真っすぐ、時に曲がりながら 若者が刻む田んぼのリズム 釜石で田植え体験イベント
釜石市甲子町の水田で3日、県内外の若者たちが田植えに取り組んだ。青々と成長した「ひとめぼれ」の苗を積んだ田植え機での作業に挑戦。真っすぐだったり、曲がりくねったりと多彩な苗の点描が現れた。電子音楽と食を組み合わせた体験型イベント「DEN DEN GAKU」での一場面。農作業を通じ自然や人との触れ合いも楽しんだ。
小佐野町でゲストハウスを運営する「シェアヴィラやまとき」代表の大井祥紀(よしき)さん(30)を中心とする企画。

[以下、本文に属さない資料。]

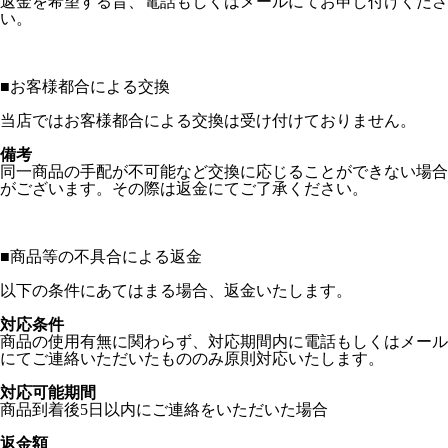
返金を希望する旨、電話もしくはメールにてお申し付けくださ
い。
■
お客様都合による交換
当店ではお客様都合による交換は受け付けておりません。
備考
同一商品の手配が不可能など交換に応じることができない場合
がございます。その際は返金にてご了承ください。
■
商品等の不具合による返金
以下の条件にあてはまる場合、返金いたします。
対応条件
商品の使用有無に関わらず、対応期間内に電話もしくはメール
にてご連絡いただいたもののみ原則対応いたします。
対応可能期間
商品到着後5日以内にご連絡をいただいた場合
返金額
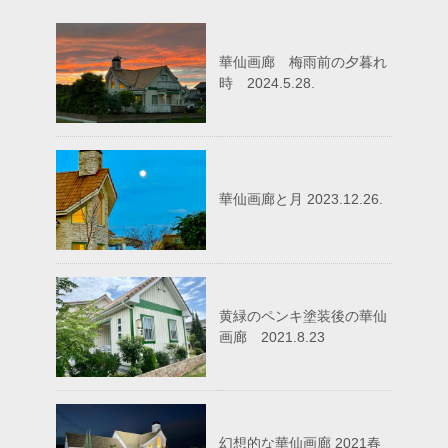
華仙画廊 梅雨前の夕暮れ
時 2024.5.28.
華仙画廊と月 2023.12.26.
黄緑のペンキ塗装後の華仙
画廊 2021.8.23
幻想的な華仙画廊 2021春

田植えとのかかわりがあるとされる日本古来の伝統芸能「田楽」に、現代の感性を取り入れた新しい体験を提案するのが狙いで、東京を拠点に活動を展開するクリエイティブチーム「ノット」とタッグを組んだ。
体験の場は「やまとき田んぼ」(約40アール)。生まれは釜石だが、育ちや生活拠点は首都圏の大井さんが昨年から挑むコメ作りの場で、祖父(故人)から引き継いだ大切な水田だ。この日は、水を張った17アールの田んぼで作業。大井さんの実演後、希望者が小型の田植え機を動かした。
山形県にある東北芸術工科大デザイン工学部3年の星川涼介さん(20)、小林晴(はる)さん(20)は農業初体験。農機の操縦も初めてだったが、「ゆっくり、気張らず。ちょっとずれてもいいから」「植える先、前を見て」とのアドバイスを受けて気楽に挑み、「楽しい」と声をそろえた。「コメ農家は就きたい仕事のイメージがなかった」と本音を明かしつつ、「育ったコメを食べたい」「自然が豊かで、ジブリみたい。ひとときでも現実から離れ、リフレッシュになる」と、農業に対する好感を植え付けた。
田植え体験は午前中に始まり、昼休みには野外でバーベキューを堪能。午後の作業時にはノットが電子音楽を響かせる中、首都圏などから訪れた若者ら約30人が機械を動かしたり、作業の進み具合を見守ったりした。
「みんなでやるから楽しい」。参加者の様子を見つめながら、大井さんは実感した。「コメ農家は辞めていく人も多く、衰退してしまう」と危機感を抱き、「みんなで楽しんでやる農業を広げたい。(祖父が残してくれた)田んぼがちょうどいい広さで、自分も楽しみながらできる。こういう形なら、農業も残っていくのでは」と考えている。
コメ作りへの挑戦には地域の協力も欠かせない。苗を提供するのは、甲子町の農業佐々木隆さん(83)。大井さんの祖父の代からの付き合いだといい、若い挑戦者をあたたかく見守る。「新規に従事する人が増えるのは、いいことだ。パワーがあり、研究も熱心。販売網などアイデアも持っている。若い人の力を借りながらでなければ、やっていけない」と歓迎。若者たちが田んぼに描いた点線に目を向け、「秋に応えてもらえるよう、丁寧にやらないと」と助言を残した。
やまとき田んぼでの田植え作業は今月いっぱい続く見込みで、地元の子どもたちも手伝う予定。大井さんはこうした農業体験のほか、ゲストハウスを拠点に首都圏の人との交流など活動を広げていく考えだ。